▶ Your instructions: Copy the listing below line for line, without changing anything. Leave out the pictures.

## Begin

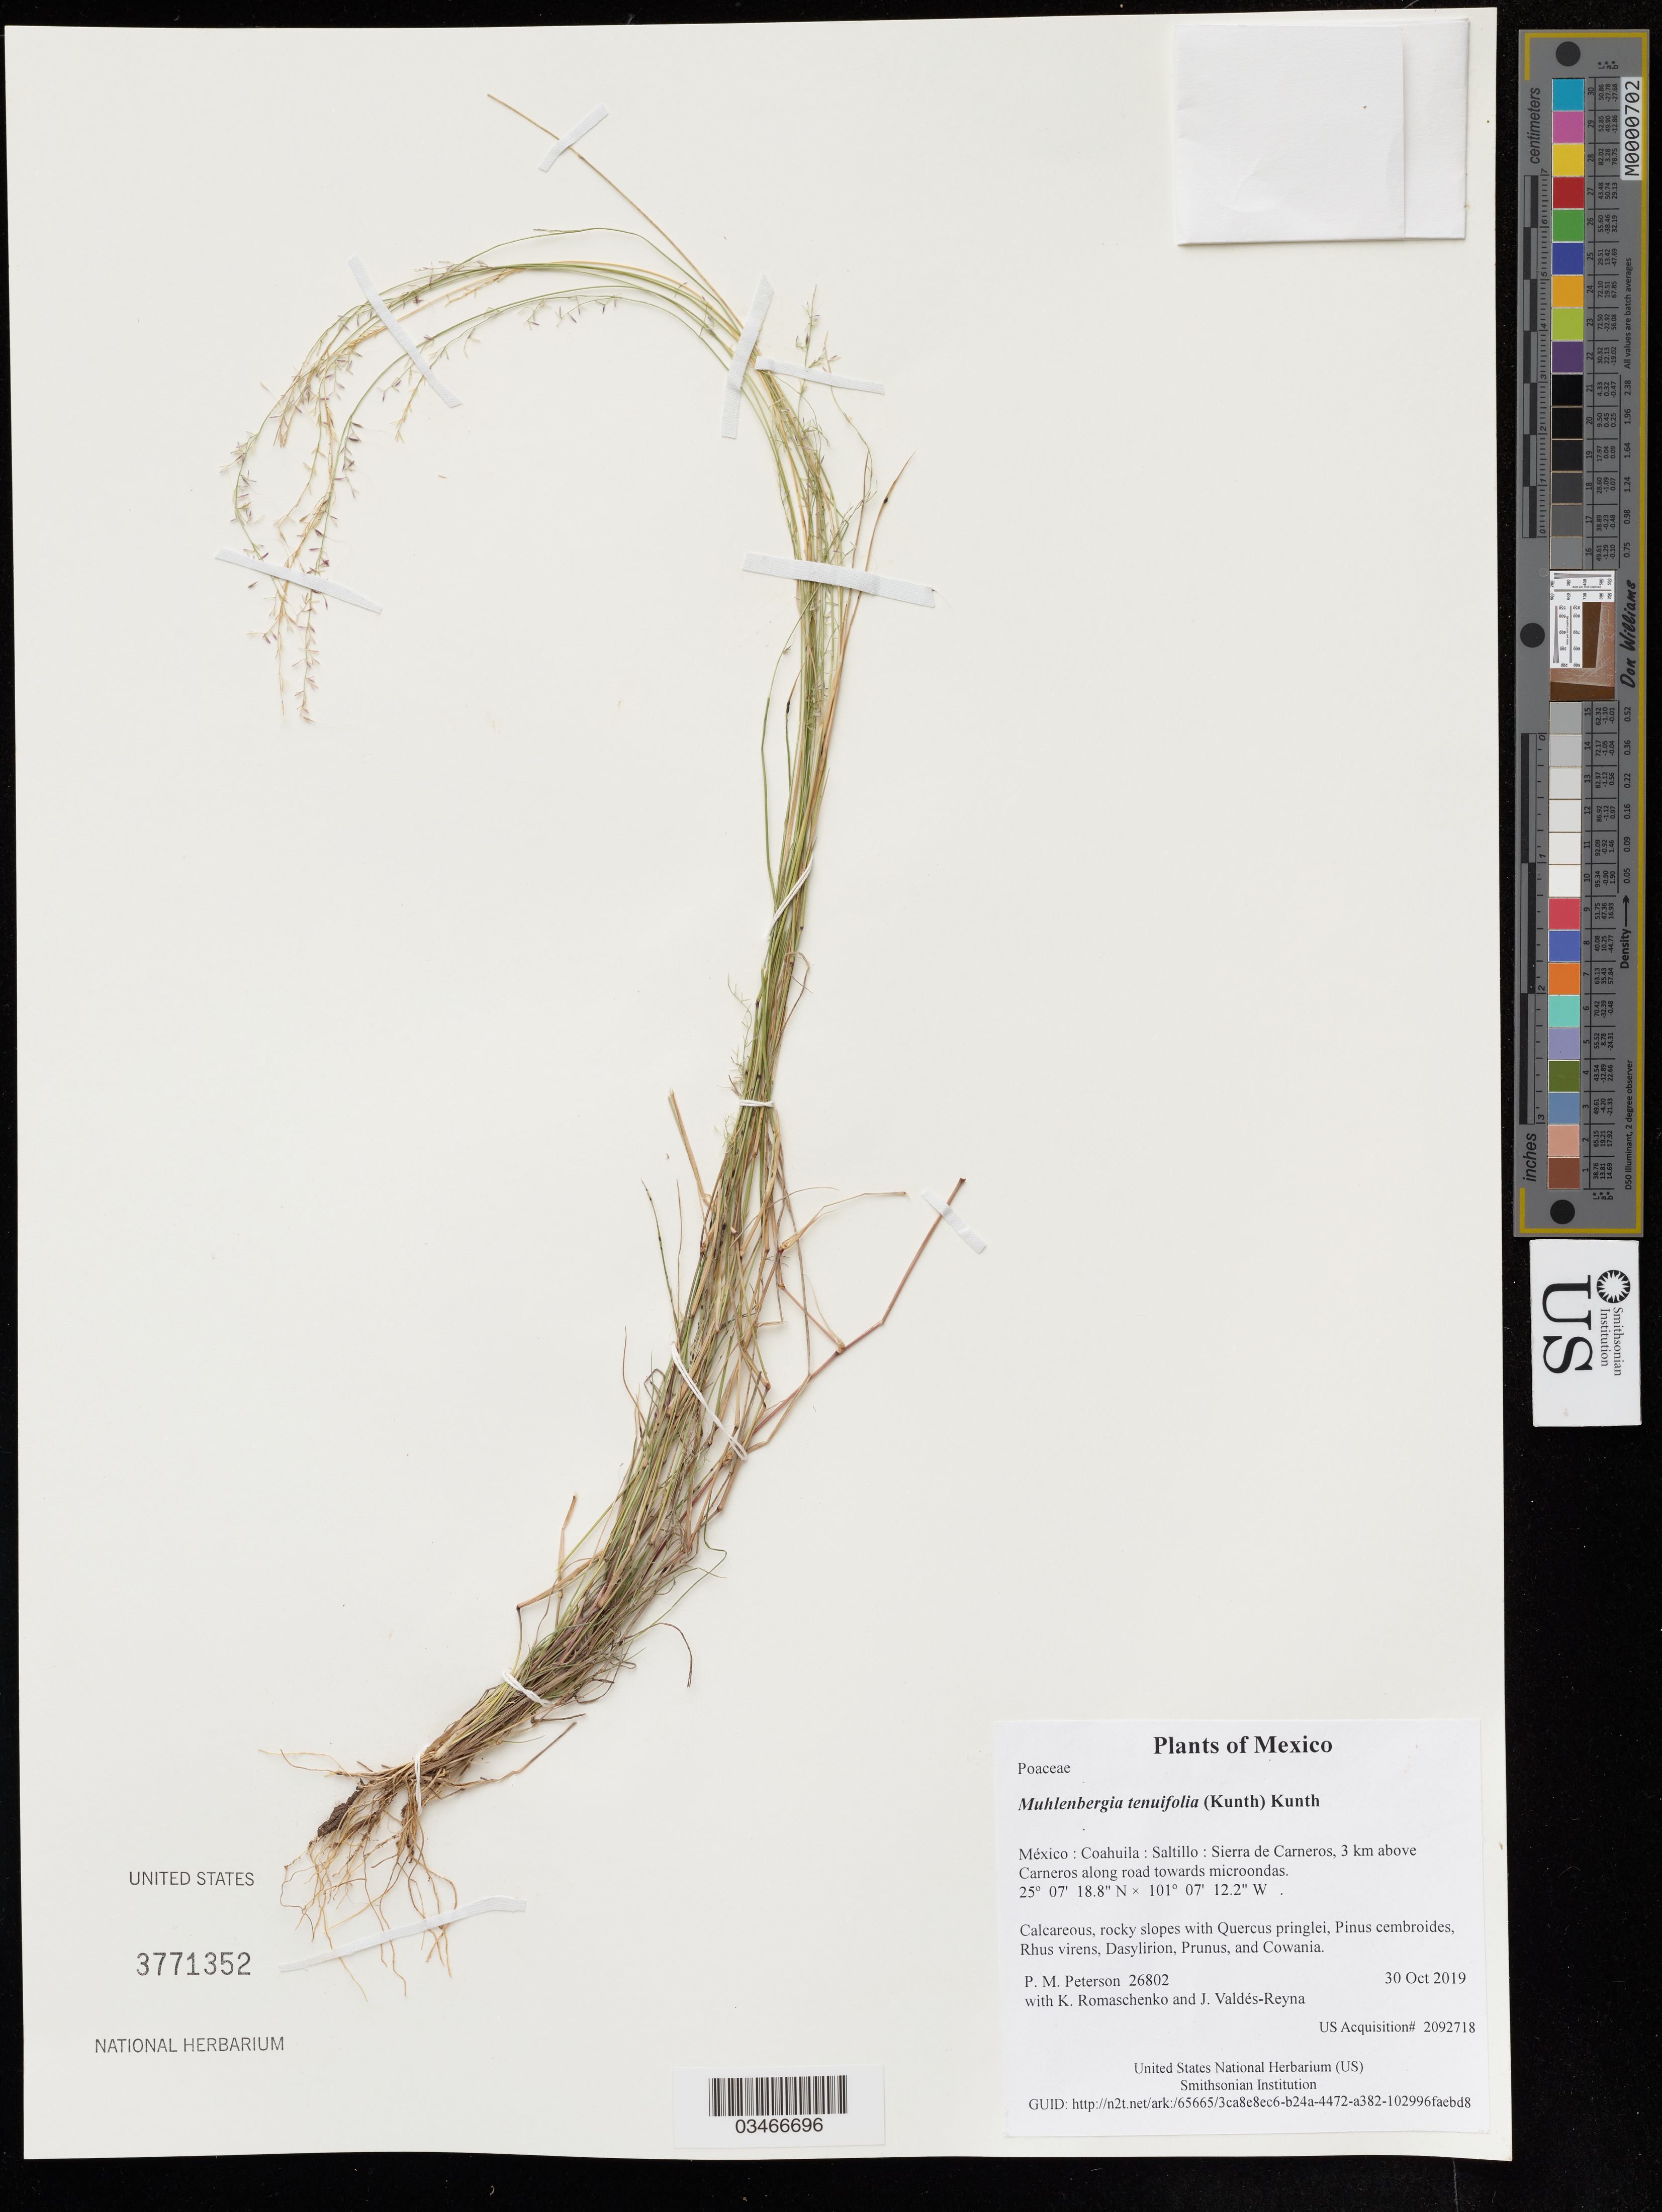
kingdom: Plantae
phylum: Tracheophyta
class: Liliopsida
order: Poales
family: Poaceae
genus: Muhlenbergia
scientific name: Muhlenbergia tenuifolia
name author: (Kunth) Kunth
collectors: P. M. Peterson, K. Romaschenko & J. Valdés-Reyna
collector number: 26802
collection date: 2019-10-30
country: México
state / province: Coahuila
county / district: Saltillo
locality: Sierra de Carneros, 3 km above Carneros along road towards microondas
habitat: Calcareous, rocky slopes with Quercus pringlei, Pinus cembroides, Rhus virens, Dasylirion, Prunus, and Cowania.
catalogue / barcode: US 3771352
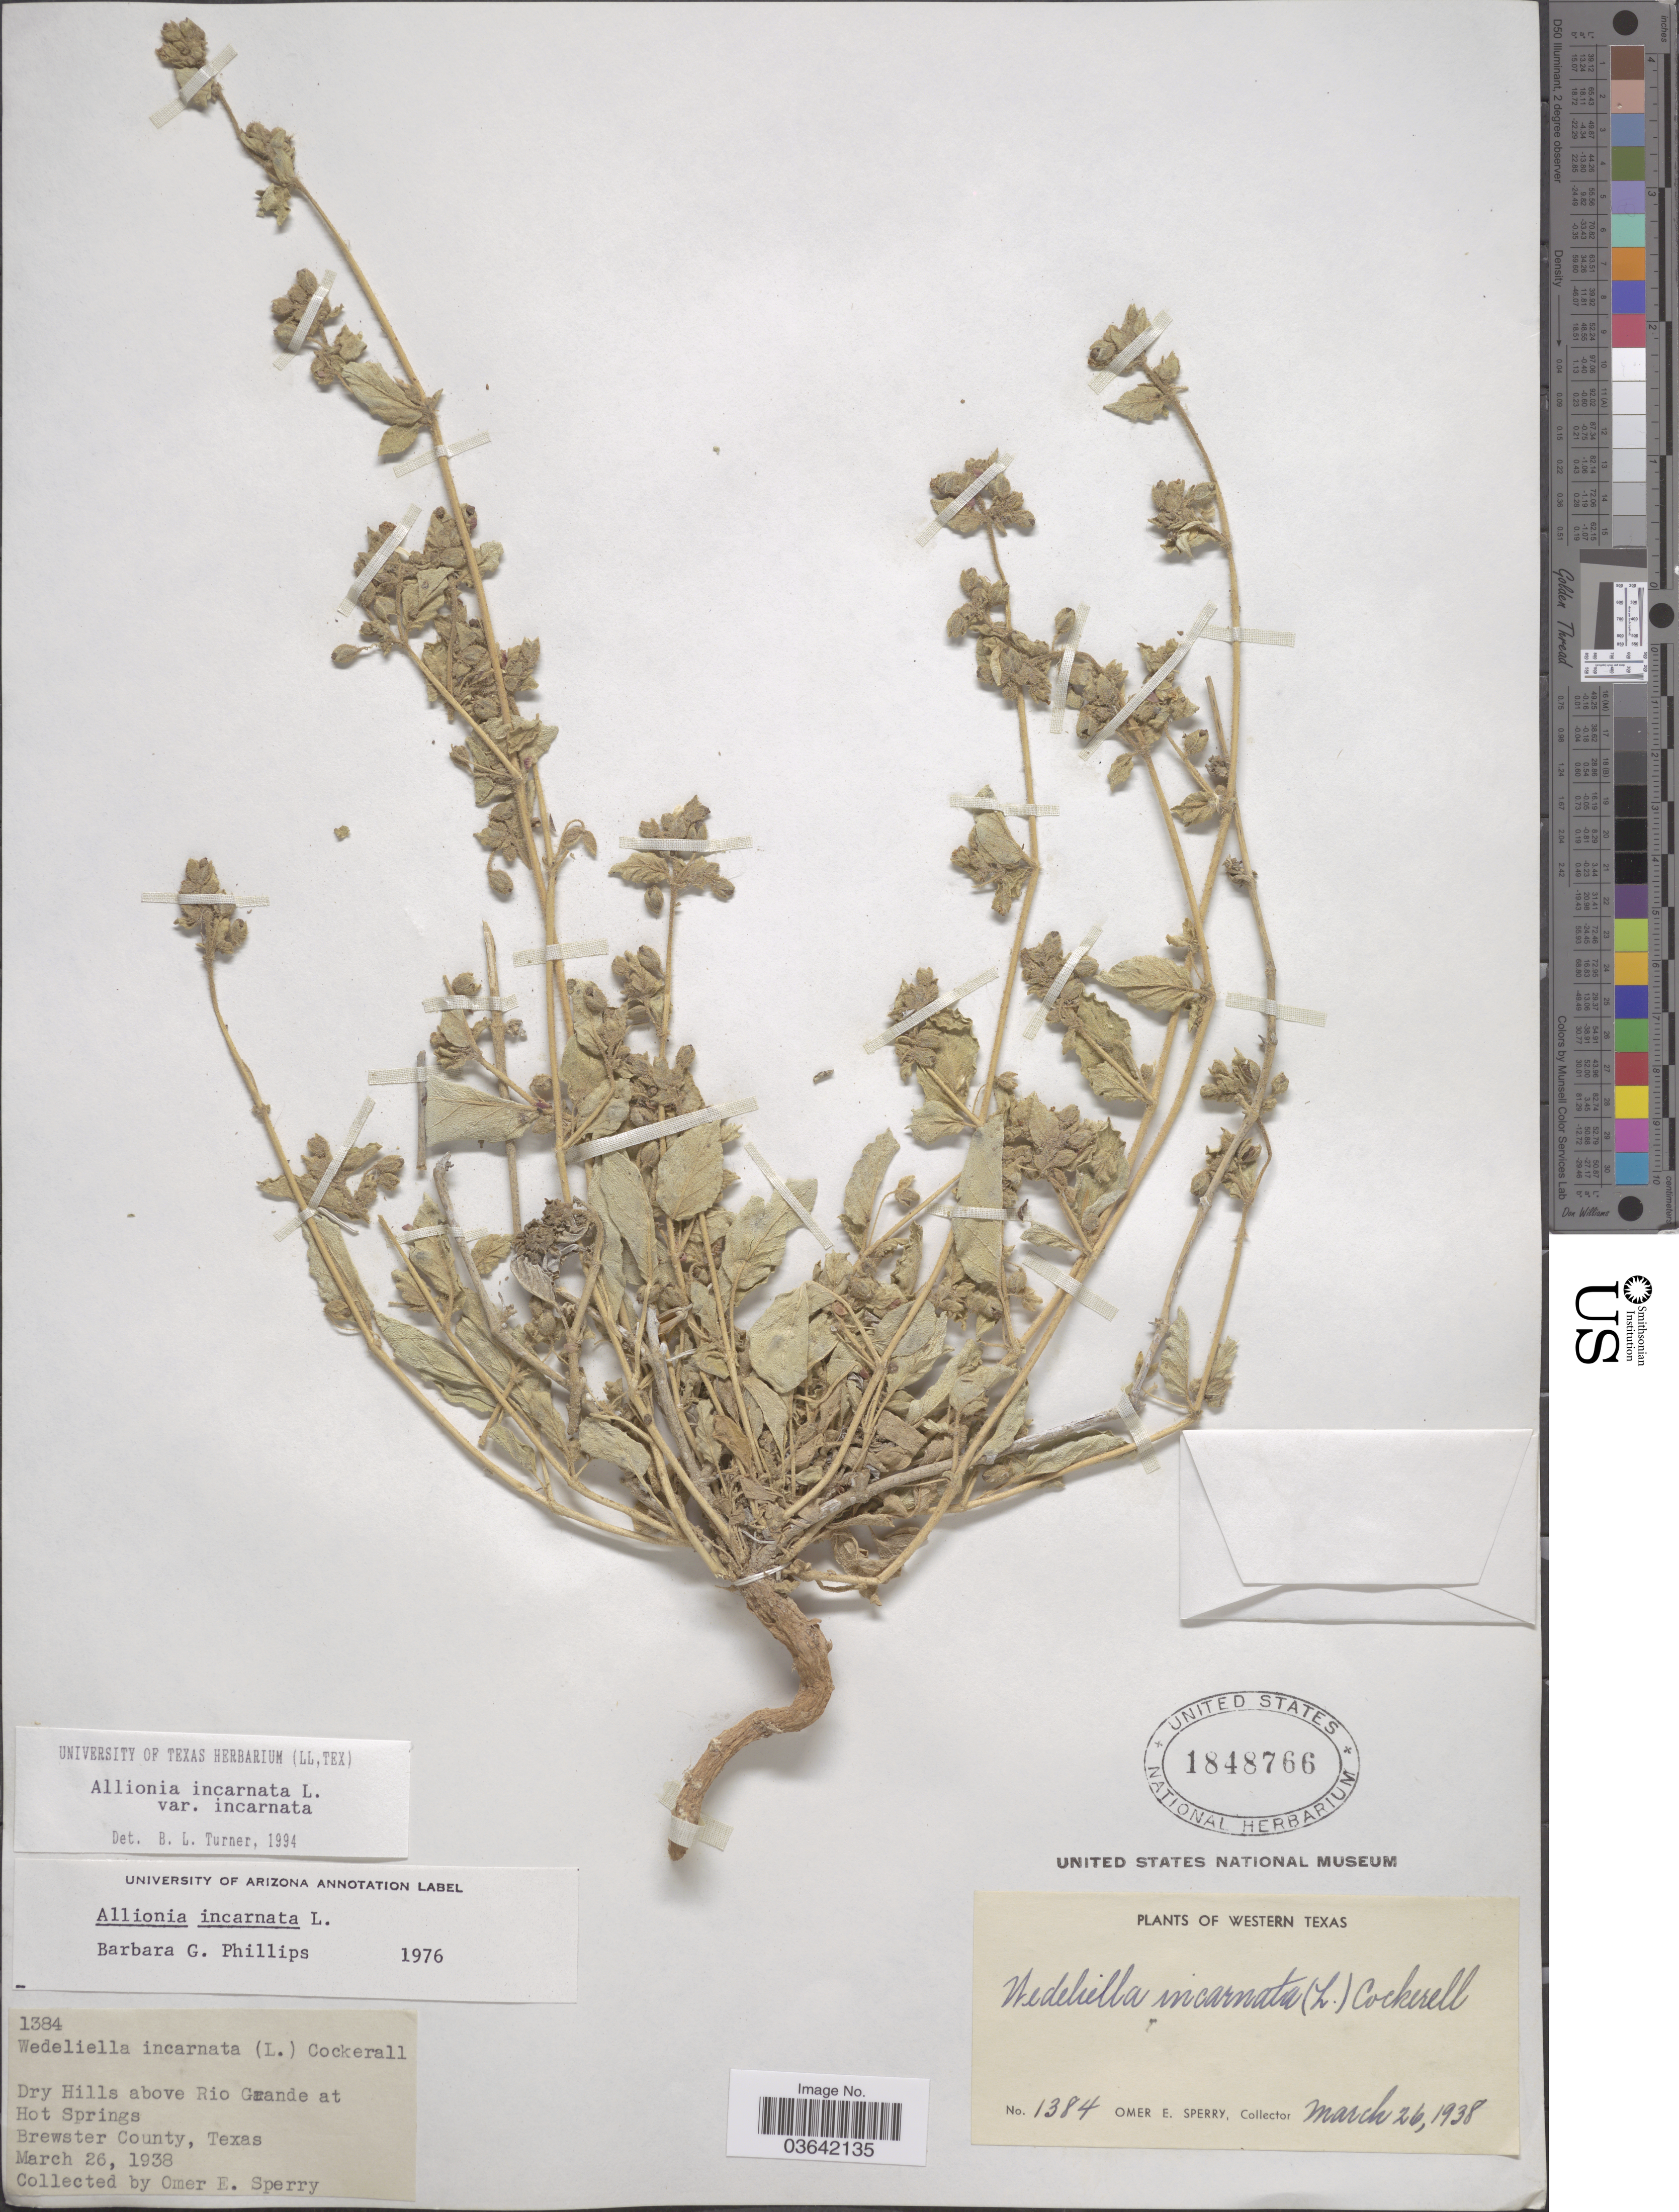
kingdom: Plantae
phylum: Tracheophyta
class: Magnoliopsida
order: Caryophyllales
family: Nyctaginaceae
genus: Allionia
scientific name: Allionia incarnata var. incarnata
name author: L.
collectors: O. E. Sperry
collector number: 1384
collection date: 1938-03-26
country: United States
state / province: Texas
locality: Dry Hills above Rio Grande at Hot Springs. Brewster County. Western Texas.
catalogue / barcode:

## End

▶ Correct answer:
kingdom: Plantae
phylum: Tracheophyta
class: Liliopsida
order: Poales
family: Poaceae
genus: Muhlenbergia
scientific name: Muhlenbergia tenuifolia
name author: (Kunth) Kunth
collectors: P. M. Peterson, K. Romaschenko & J. Valdés-Reyna
collector number: 26802
collection date: 2019-10-30
country: México
state / province: Coahuila
county / district: Saltillo
locality: Sierra de Carneros, 3 km above Carneros along road towards microondas
habitat: Calcareous, rocky slopes with Quercus pringlei, Pinus cembroides, Rhus virens, Dasylirion, Prunus, and Cowania.
catalogue / barcode: US 3771352
kingdom: Plantae
phylum: Tracheophyta
class: Magnoliopsida
order: Caryophyllales
family: Nyctaginaceae
genus: Allionia
scientific name: Allionia incarnata var. incarnata
name author: L.
collectors: O. E. Sperry
collector number: 1384
collection date: 1938-03-26
country: United States
state / province: Texas
locality: Dry Hills above Rio Grande at Hot Springs. Brewster County. Western Texas.
catalogue / barcode:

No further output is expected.